**Ghostscript**

The HEAD branch has now been merged over the DeviceN branch, but the latter is not public yet. Well Tempered Screening works just fine after the merge, and I cleaned up some bugs. Among other things, the shading code was poking into the device halftone internals. Yucch.

**What's the best primitive for formal math on the Web?**

There are several systems of primitives that make sense as the basis for formal math. Metamath is based on ZFC set theory, but that's far from the only primitive.

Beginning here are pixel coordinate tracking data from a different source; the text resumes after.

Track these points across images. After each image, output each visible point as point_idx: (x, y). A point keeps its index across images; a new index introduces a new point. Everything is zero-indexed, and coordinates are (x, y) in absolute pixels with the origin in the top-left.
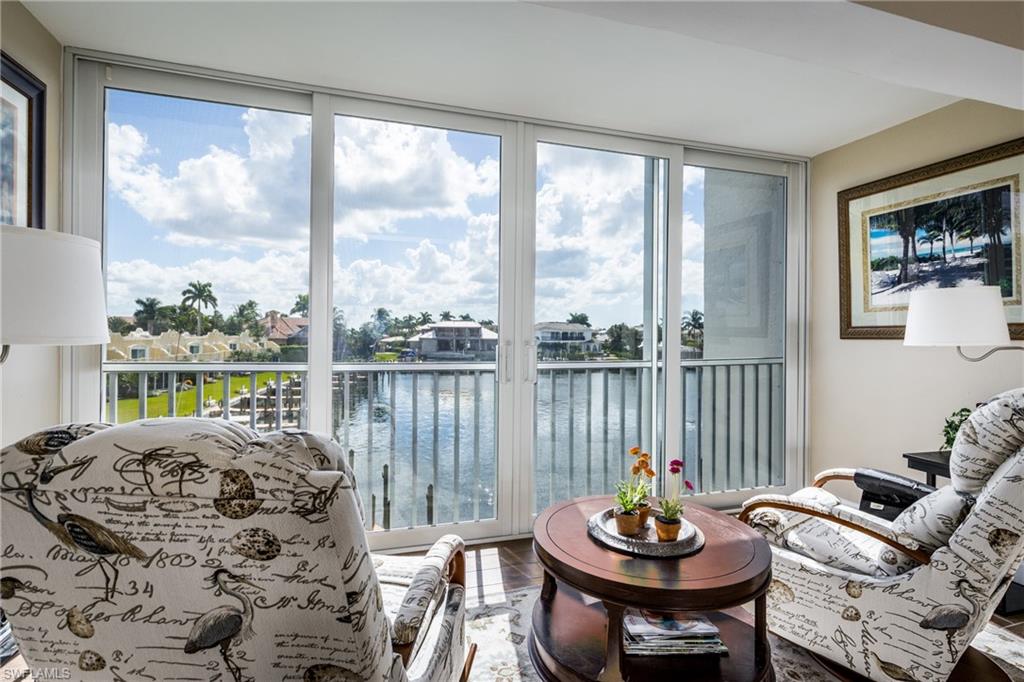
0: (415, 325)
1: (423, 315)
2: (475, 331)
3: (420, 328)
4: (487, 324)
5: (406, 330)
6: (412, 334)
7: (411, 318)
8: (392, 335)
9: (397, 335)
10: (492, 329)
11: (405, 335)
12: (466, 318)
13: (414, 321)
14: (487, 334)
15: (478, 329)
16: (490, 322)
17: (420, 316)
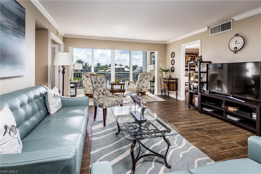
0: (108, 67)
1: (110, 65)
2: (123, 69)
3: (109, 68)
4: (127, 67)
5: (105, 68)
6: (107, 69)
7: (106, 65)
8: (101, 70)
9: (103, 70)
10: (127, 68)
11: (105, 70)
12: (121, 65)
13: (107, 66)
14: (126, 69)
15: (124, 68)
16: (127, 66)
17: (109, 65)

In fact, under the hood, Metamath is actually based on generic axiom systems. You don't have to start from ZFC if you don't want to; you can put in your own axioms. But then you can't use the proofs already done. This is the old problem of "runtime incompatibility" again.

Another basis seems to be predicate calculus. A major justification is that boolean-valued functions are basically equivalent to sets. The "comprehension" axiom in ZFC set theory relates the two. Dijkstra's formulation of weakest precondition semantics favors predicates over sets as the most primitive operation.

Then, of course, you have the lambda calculus. This is, in many ways, more appealing because it's closer to real programs, and also has a more concrete flavor. The Church numerals are a particularly pretty way of encoding the natural numbers.

In fact, natural numbers alone are universal. You can encode anything you like as Diophantine equations. However, these encodings are really painful. They're useful as logic or philosophy, but not really useful to make real proofs.

A good proof language for the Web may have the TIMTOWDI philosophy, and include mutiple primitives. Having more than one is redundant, but may make proofs considerably easier. For example, in any of the systems it's easy to imagine having numbers so you don't have to prove 2+2=4 every time you need to calculate.

So the criterion for including a primitive should be whether it makes proofs easier, or whether it's just as easy to do the proofs using some other primitive. I'm not sure what all the relations are here.

Another primitive I like is tree constructors, just like ML datatypes. I think that these are easier to work with than many other primitives, but on the other hand each datatype basically creates its own set of axioms, which keeps you from having the same kind of purity as in Metamath. It might be a reasonable tradeoff, though.

One reason I like tree constructors is that they keep types cleanly separated. In the ZFC formalization of mathematics, you can say {0} + {0, 1}, and it makes sense (the answer is 3, by the way). I'd like the concept of integers and the concept of sets to be obviously disjoint.